International M&A activity has also increased, despite the various geopolitical risks and increased regulatory concerns. It is a trend that is seeing firms search for growth and strategic resources in markets outside their domestic markets. Nevertheless, one of the most important issues that continue to hamper many multinational corporations is the ability to chart their way through the maze of rules and regulations, especially in relation to transactions that involve strategic assets or activities such as technologies and infrastructures.

Deal making activities have remained strong and private equity firms have been one of the key drivers of this growth as they sit on record levels of unspent capital and take advantage of low interest rates. There has been an increase in the number of large buyout deals for instance the $34 billion acquisition of Medline Industries by a consortium of private equity firms, which shows the increased interest in mega deals in the current market.

The rise in the M&A has also seen enhanced focus from the antitrust authorities across the globe. In the United States, the Federal Trade Commission and Department of Justice have shown an increased enthusiasm in merger reviews especially in the technology industry. Likewise, the European Commission is scrutinizing the proposed transactions for the competitive issues which has resulted in longer time periods for review and in some cases, the deals are called off.

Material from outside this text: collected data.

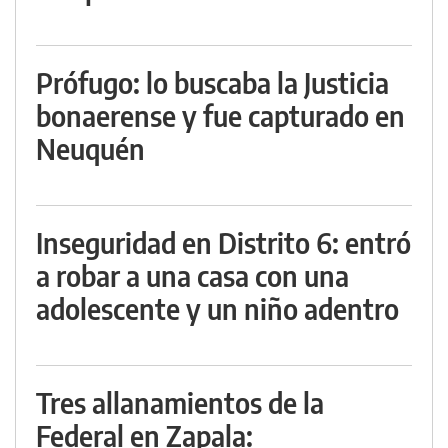
Prófugo: lo buscaba la Justicia
bonaerense y fue capturado en
Neuquén
Inseguridad en Distrito 6: entró
a robar a una casa con una
adolescente y un niño adentro
Tres allanamientos de la
Federal en Zapala:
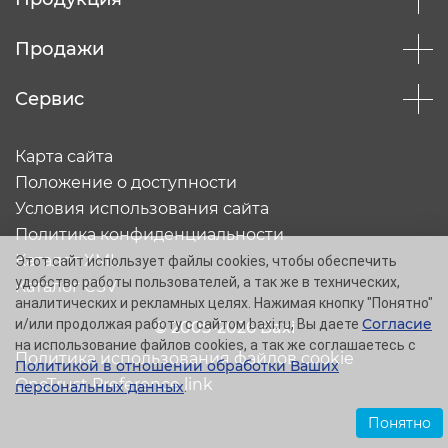
Продажи
Сервис
Карта сайта
Положение о доступности
Условия использования сайта
Политика конфиденциальности
Каталог XML
Этот сайт использует файлы cookies, чтобы обеспечить
удобство работы пользователей, а так же в технических,
Каталог CSV
аналитических и рекламных целях. Нажимая кнопку "Понятно"
Согласие
и/или продолжая работу с сайтом baxi.ru, Вы даете
© 2005-2026 Baxi
на использование файлов cookies, а так же соглашаетесь с
Политика использования файлов cookie
Политикой в отношении обработки Ваших
OneTrust Preference link
персональных данных
.
Понятно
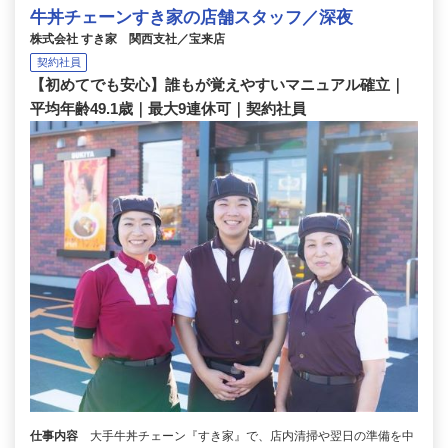
牛丼チェーンすき家の店舗スタッフ／深夜
株式会社 すき家 関西支社／宝来店
契約社員
【初めてでも安心】誰もが覚えやすいマニュアル確立｜
平均年齢49.1歳｜最大9連休可｜契約社員
仕事内容
大手牛丼チェーン『すき家』で、店内清掃や翌日の準備を中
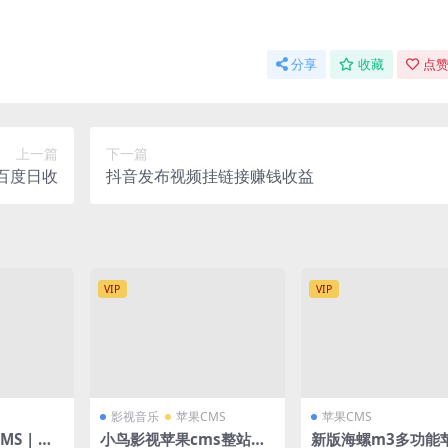
分享
收藏
点赞
上一篇
下一篇
百度日收
抖音发布视频挂链接赚钱收益
VIP
VIP
影视音乐
苹果CMS
苹果CMS
S | 短
小鸟影视苹果cms整站源
新版海螺m3多功能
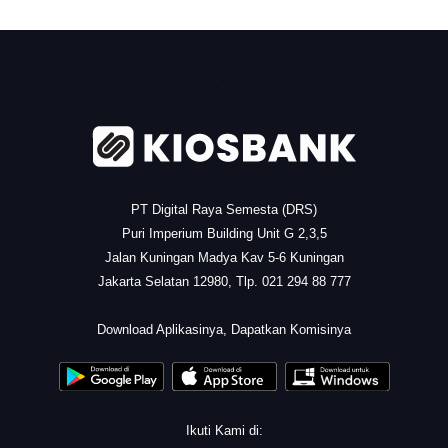
.
PT Digital Raya Semesta (DRS)
Puri Imperium Building Unit G 2,3,5
Jalan Kuningan Madya Kav 5-6 Kuningan
Jakarta Selatan 12980, Tlp. 021 294 88 777
.
Download Aplikasinya, Dapatkan Komisinya
Ikuti Kami di:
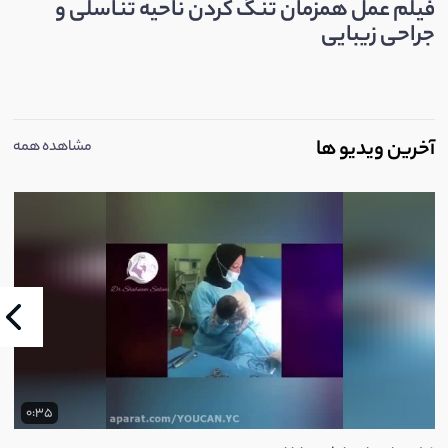
فیلم عمل همزمان تنگ کردن ناحیه تناسلی و
جراحی زیبایی
آخرین ویدیو ها
مشاهده همه
0:35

Thus, as the M&A environment changes, the emphasis is shifting towards ESG factors in the process of transactions. Buyers are focusing more on the environmental concerns and social responsibility of the target firms, which is a testimony to the fact that these factors are becoming more relevant to investors and customers.

Moving forward, M&A practitioners anticipate that the M&A market will continue to be active in the next few months due to the recovering economy, availability of capital, and the fact that organisations need to transform in response to new market conditions. Nevertheless, there are certain factors that may affect the deal making sentiment in some sectors or in specific geographies including inflation, interest rates and geopolitical risks.